Stuart Schadt, a solo who practices mainly criminal defense, juvenile and civil litigation, reported a similar experience with the Towson bar. In May 2004, he started having neck pain but attributed it to having to keep his arms still when his newborn son fell asleep in them.
It turned out that he had a herniated disc that required surgery — twice — and he was “completely incapacitated for a couple of months” after each of them.
“But just being out here, I found how accepting the other members of the bar were, the judges [too],” Schadt said. “No one gave me a hard time [or said] ‘Why don’t you find someone else to handle your case.’ ”
Worst-case scenario
While Schadt survived his downtime with his finances relatively unscathed, both he and Filippi say they were lucky.
Washington, D.C., lawyer Joseph Conte can testify to the worst-case scenario when a solo gets sick. He shared an office with his close friend Jensen Barber, a criminal defense solo who often practiced in Maryland.
On Aug. 4, Barber was hospitalized with an infection. Five weeks later, he died.
Conte is now going through Barber’s files and notifying clients of his passing. He
has also been working t pack up Barber’s office.
Conte cannot get involved in anything regarding money, though. The personal representative of Barber’s estate will have to sort out which clients should get some or all of their money back and which clients or government agencies — Barber did a lot of court-appointed work — owe money to the estate. That will not be easy.
“We can’t find any of his billing records,” Conte said.
Also, “He was working on several huge cases and I don’t think he ever submitted vouchers to the court system,” he said.

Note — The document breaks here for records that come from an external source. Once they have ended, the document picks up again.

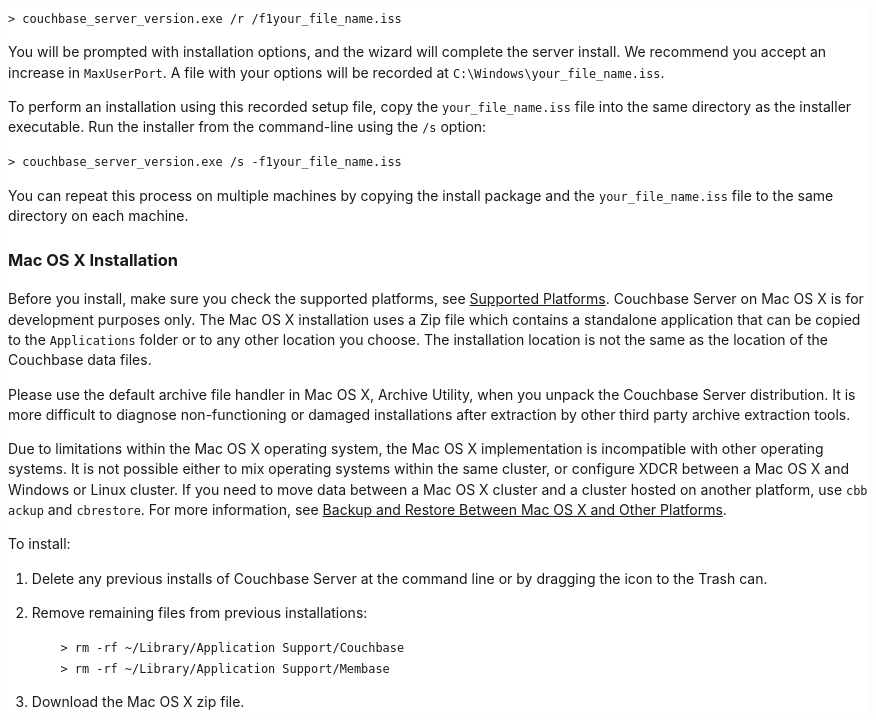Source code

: 
```
> couchbase_server_version.exe /r /f1your_file_name.iss
```

You will be prompted with installation options, and the wizard will complete the
server install. We recommend you accept an increase in `MaxUserPort`. A file
with your options will be recorded at `C:\Windows\your_file_name.iss`.

To perform an installation using this recorded setup file, copy the
`your_file_name.iss` file into the same directory as the installer executable.
Run the installer from the command-line using the `/s` option:


```
> couchbase_server_version.exe /s -f1your_file_name.iss
```

You can repeat this process on multiple machines by copying the install package
and the `your_file_name.iss` file to the same directory on each machine.


<a id="couchbase-getting-started-install-macosx"></a>

### Mac OS X Installation

Before you install, make sure you check the supported platforms, see [Supported
Platforms](#couchbase-getting-started-prepare-platforms). Couchbase Server on Mac
OS X is for development purposes only. The Mac OS X installation uses a Zip file
which contains a standalone application that can be copied to the `Applications`
folder or to any other location you choose. The installation location is not the
same as the location of the Couchbase data files.

Please use the default archive file handler in Mac OS X, Archive Utility, when
you unpack the Couchbase Server distribution. It is more difficult to diagnose
non-functioning or damaged installations after extraction by other third party
archive extraction tools.

Due to limitations within the Mac OS X operating system, the Mac OS X
implementation is incompatible with other operating systems. It is not possible
either to mix operating systems within the same cluster, or configure XDCR
between a Mac OS X and Windows or Linux cluster. If you need to move data
between a Mac OS X cluster and a cluster hosted on another platform, use
`cbbackup` and `cbrestore`. For more information, see [Backup and Restore
Between Mac OS X and Other Platforms](#couchbase-backup-restore-mac).

To install:

 1. Delete any previous installs of Couchbase Server at the command line or by
    dragging the icon to the Trash can.

 1. Remove remaining files from previous installations:

	```
     	> rm -rf ~/Library/Application Support/Couchbase
     	> rm -rf ~/Library/Application Support/Membase
	```

 1. Download the Mac OS X zip file.
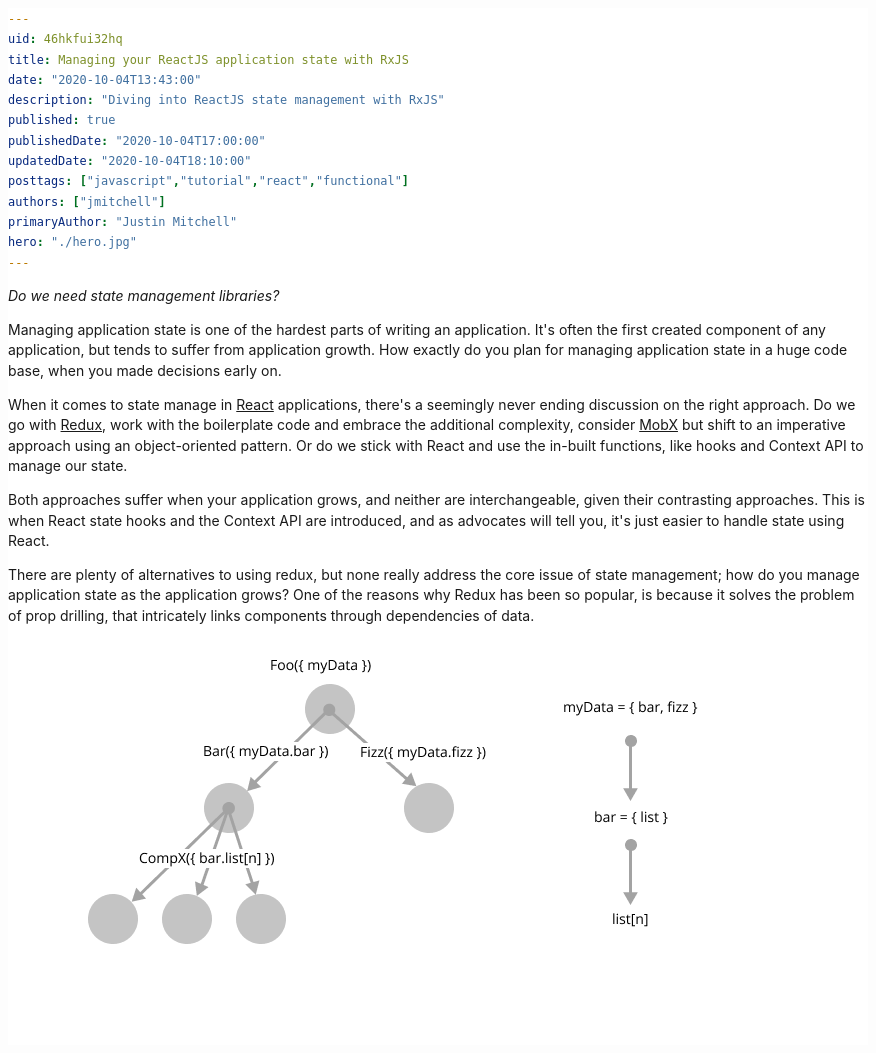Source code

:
 ```yaml
---
uid: 46hkfui32hq
title: Managing your ReactJS application state with RxJS
date: "2020-10-04T13:43:00"
description: "Diving into ReactJS state management with RxJS"
published: true
publishedDate: "2020-10-04T17:00:00"
updatedDate: "2020-10-04T18:10:00"
posttags: ["javascript","tutorial","react","functional"]
authors: ["jmitchell"]
primaryAuthor: "Justin Mitchell"
hero: "./hero.jpg"
---
```


_Do we need state management libraries?_

Managing application state is one of the hardest parts of writing an application. It's often the first created component of any application, but tends to suffer from application growth. How exactly do you plan for managing application state in a huge code base, when you made decisions early on.

When it comes to state manage in [React][react] applications, there's a seemingly never ending discussion on the right approach. Do we go with [Redux][redux], work with the boilerplate code and embrace the additional complexity, consider [MobX][mobx] but shift to an imperative approach using an object-oriented pattern. Or do we stick with React and use the in-built functions, like hooks and Context API to manage our state.

Both approaches suffer when your application grows, and neither are interchangeable, given their contrasting approaches. This is when React state hooks and the Context API are introduced, and as advocates will tell you, it's just easier to handle state using React.

There are plenty of alternatives to using redux, but none really address the core issue of state management; how do you manage application state as the application grows? One of the reasons why Redux has been so popular, is because it solves the problem of prop drilling, that intricately links components through dependencies of data.

![Drilling props through components](./nodes.png)


[redux]: https://github.com/reduxjs/redux
[mobx]: https://github.com/mobxjs/mobx
[rxjs]: https://github.com/ReactiveX/rxjs
[react]: https://github.com/facebook/react
[redux-saga]: https://redux-saga.js.org/
[redux-epics]: https://redux-observable.js.org/docs/basics/Epics.html
[redux-react-tutorial]: https://react-redux.js.org/introduction/basic-tutorial
[rxjs-repo]: https://github.com/jmitchell38488/react-rxjs-state-example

An extra wrinkle: The lease for the office that Barber shared with Conte and four other solos was in Barber’s name.
And Conte has no idea what to do with Barber’s old files. He can send some back to clients, but many of Barber’s clients are in prison and have nowhere to put the files.
Barber’s untimely death and the fallout have led Conte and his officemates to start sharing more information about their practices with each other, he said.
“It made us all think about it,” he said.